Lisa Cortés: I would just say be forever curious. Be a student. There is always something new to learn. There is always a great new documentary to check out. The journey is not finite; it is continuously evolving. I think you should not be afraid to embrace your passion and really advocate for it, even when you feel like you are the only one who has. When things are going south, and things might disappear, do whatever you can to keep something alive, so it can come to fruition. Sometimes, I have to carry out and not alarm everyone like, “Oh it’s falling apart.,” But that is when you lean into the passion to make certain that everything that you have done has not been done for naught.
Misa Hylton, one of the most influential fashion designers in the hip-hop movement.
PositiveVibesMag: Thank you for your responses! Are there any last thoughts that we did not get to talk about that you want to bring up about the film or anything?

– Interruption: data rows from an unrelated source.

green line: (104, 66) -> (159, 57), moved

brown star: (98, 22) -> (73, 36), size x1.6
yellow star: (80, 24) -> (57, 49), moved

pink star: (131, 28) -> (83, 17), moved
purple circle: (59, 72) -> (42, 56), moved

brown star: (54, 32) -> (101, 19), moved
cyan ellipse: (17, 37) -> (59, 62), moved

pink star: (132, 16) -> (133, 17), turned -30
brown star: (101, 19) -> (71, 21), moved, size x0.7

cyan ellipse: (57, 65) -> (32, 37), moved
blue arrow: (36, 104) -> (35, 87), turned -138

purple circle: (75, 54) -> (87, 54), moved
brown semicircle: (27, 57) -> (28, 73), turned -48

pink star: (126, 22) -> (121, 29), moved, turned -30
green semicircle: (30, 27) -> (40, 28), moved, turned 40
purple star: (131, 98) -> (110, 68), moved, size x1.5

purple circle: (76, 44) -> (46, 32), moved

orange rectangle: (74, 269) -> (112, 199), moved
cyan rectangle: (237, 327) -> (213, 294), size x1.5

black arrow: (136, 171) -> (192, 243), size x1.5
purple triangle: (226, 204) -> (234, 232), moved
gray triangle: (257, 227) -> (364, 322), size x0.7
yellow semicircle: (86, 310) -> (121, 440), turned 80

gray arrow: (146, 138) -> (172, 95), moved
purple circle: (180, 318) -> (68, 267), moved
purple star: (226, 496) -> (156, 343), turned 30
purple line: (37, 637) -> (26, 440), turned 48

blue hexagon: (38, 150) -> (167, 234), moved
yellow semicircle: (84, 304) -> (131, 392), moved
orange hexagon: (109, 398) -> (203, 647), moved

Lisa Cortés: I want to emphasize the incredible team it takes to realize this. Our co-producer Hillary Cutter, our writers and, other co-producers like Emil Wilbecken, Andrew Murr, and Mary Natolo at the studio. I am forever grateful. Of course, the wonderful folks in MCM, and Tribeca studios and I am probably forgetting a bunch of other people because it really took a very large village that grew to get to this place. When you look at the credits, you know there is an interaction with every single person there. Many people just really embrace this project because they resonated with the importance of the message. They did not charge their full rate – they did not charge their half rate. They just really made tremendous contributions of their creativity and of their hearts. It really helped us birth this project.
The Remix: Hip Hop X Fashion Documentary is streaming on Netflix, and we encourage you to watch the film to learn about hip-hop fashion, culture, and how hip-hop has significantly impacted the music industry.